Is your data too big to visualize?
Six techniques to simplify your big data visualizations
Big data volumes are so large that it can be hard to imagine what your data actually looks like. The size and complexity of so much data can be difficult to illustrate, let alone explore.
Lucky for you, it doesn’t take an IMAX Theater or a virtual world to view big data. With a few data visualization techniques, you can explore and interact with even the largest big data volumes using a standard visual interface. Start with these concepts, which range from basic to more advanced.
Filtering. When working with large amounts of data, being able to quickly and easily filter your data is important. What if you only want to view data for a certain region, product line or some other variable? You can use filtering capabilities to refine the information you see. Another way to better understand the composition of your data is through the use of histograms. Histograms provide a visual distribution of the data along with cues for how the data will change if you filter on a particular measure. Histograms save time by giving you an idea of the effect the filter will have on the data before you apply it.
Figure 1: This visualization shows data filtered into two categories: male and female.
Binning. To display results of data exploration and analysis in a way that is meaningful and not overwhelming, you may need a new way to look at the data that collapses and condenses the results in an intuitive fashion but still displays graphs and charts that decision makers are accustomed to seeing. One potential solution is to use binning, or the grouping together of data. For example, you could show billions of data points by year instead of month. When you bin data on both axes of a graph, you make it easier to visualize the big data. Binning an also be used with box plots, which can be especially useful with data so large that even your outliers include millions of data points. (Figure 2: This box plot compares the distribution of data points within a category.)
Figure 2: This box plot compares the distribution of data points within a category.

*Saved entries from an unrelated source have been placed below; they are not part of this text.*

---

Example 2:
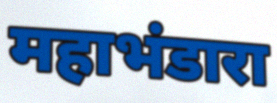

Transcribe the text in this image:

महाभंडारा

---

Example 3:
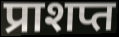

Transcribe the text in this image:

प्राशप्त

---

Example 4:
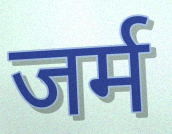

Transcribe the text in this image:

जर्म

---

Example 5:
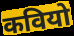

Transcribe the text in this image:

कवियो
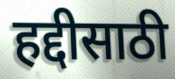
हद्दीसाठी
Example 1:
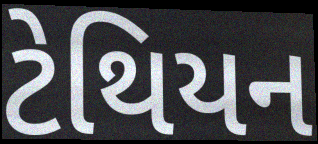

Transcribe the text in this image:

ટેથિયન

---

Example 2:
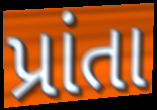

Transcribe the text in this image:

પ્રાંતા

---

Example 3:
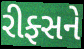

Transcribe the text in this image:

રીફ્સને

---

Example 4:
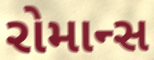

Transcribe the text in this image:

રોમાન્સ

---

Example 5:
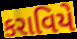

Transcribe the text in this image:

કરાવિયે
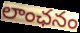
లాంఛనం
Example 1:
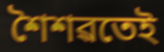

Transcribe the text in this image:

শৈশৱতেই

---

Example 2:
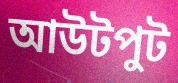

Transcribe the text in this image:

আউটপুট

Autocharting. When working with massive amounts of data, it can be difficult to immediately grasp what visual might be the best to use. Autocharting takes a look at the data you wish to examine and then, based on the amount of data and the type of data, it presents the most appropriate visualization. Intelligent autocharting can help nontechnical users easily visualize their data – no matter how large it is.

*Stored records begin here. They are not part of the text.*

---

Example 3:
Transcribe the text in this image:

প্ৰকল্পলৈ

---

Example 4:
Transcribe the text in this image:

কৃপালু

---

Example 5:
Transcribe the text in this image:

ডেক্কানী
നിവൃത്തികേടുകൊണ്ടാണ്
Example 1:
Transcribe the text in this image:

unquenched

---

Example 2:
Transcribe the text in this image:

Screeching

Figure 3: The heat map above was created using an the autocharting feature in SAS Visual Analytics.
Overview bars for high cardinality. Cardinality becomes a concern with big data because the data can have many unique values per column, and displaying that many values in a chart or graph is difficult to understand. One method for dealing with high cardinality is to use bar charts that condense the data but also provide an overview bar that zooms into the bar chart and enables information consumers to scroll through the entire chart.
Figure 4: High cardinality in a bar chart with big data may be difficult to understand.
Figure 5: The overview axis bar below the bar chart shows the high cardinality in this big data more clearly. You can easily scroll through the entire chart.
Network diagrams. Data variety brings challenges because semistructured and unstructured data require new visualization techniques. Network diagrams view relationships in terms of nodes and ties. Nodes represent the individual actors in the network and ties represent the relationships between the individuals, such as friendship, kinship or business relationships. Network diagrams generally show nodes as points and ties as lines. Businesses are using network diagrams to understand relationships and influence between customers or groups of customers. Law enforcement agencies often use network diagrams to map relationships between clandestine or covert organizations. You can also superimpose the network diagram on top of a map, to show relationships across geographic regions, as seen in Figure 6.
Figure 6: Network diagrams explore relationships within a data set, including connections across geographic areas.
Correlation Matrices. Since many big data sources are coming into the organization in a constant stream of data, data velocity can present challenges. A correlation matrix combines big data and fast response times to quickly identify which variables are related. It also shows how strong the relationships are between variables. Identifying these relationships can help speed up your analytics life cycle because analytical modelers can perform variable reductions more quickly and efficiently.
Figure 7: In this correlation matrix, darker boxes indicate a stronger correlation; lighter boxes indicate a weaker correlation.
If you are working with massive amounts of data, displaying results of data exploration and analysis in a way that is not overwhelming can be a challenge. Using the tips above can help you find new ways to look at big data, so you can quickly collapse and condense the results in an intuitive fashion.
Remember that the best visual to convey your information is usually the simplest. Getting to know your audience and how they like to consume information will also help you find the best visualization techniques for your data – big or small.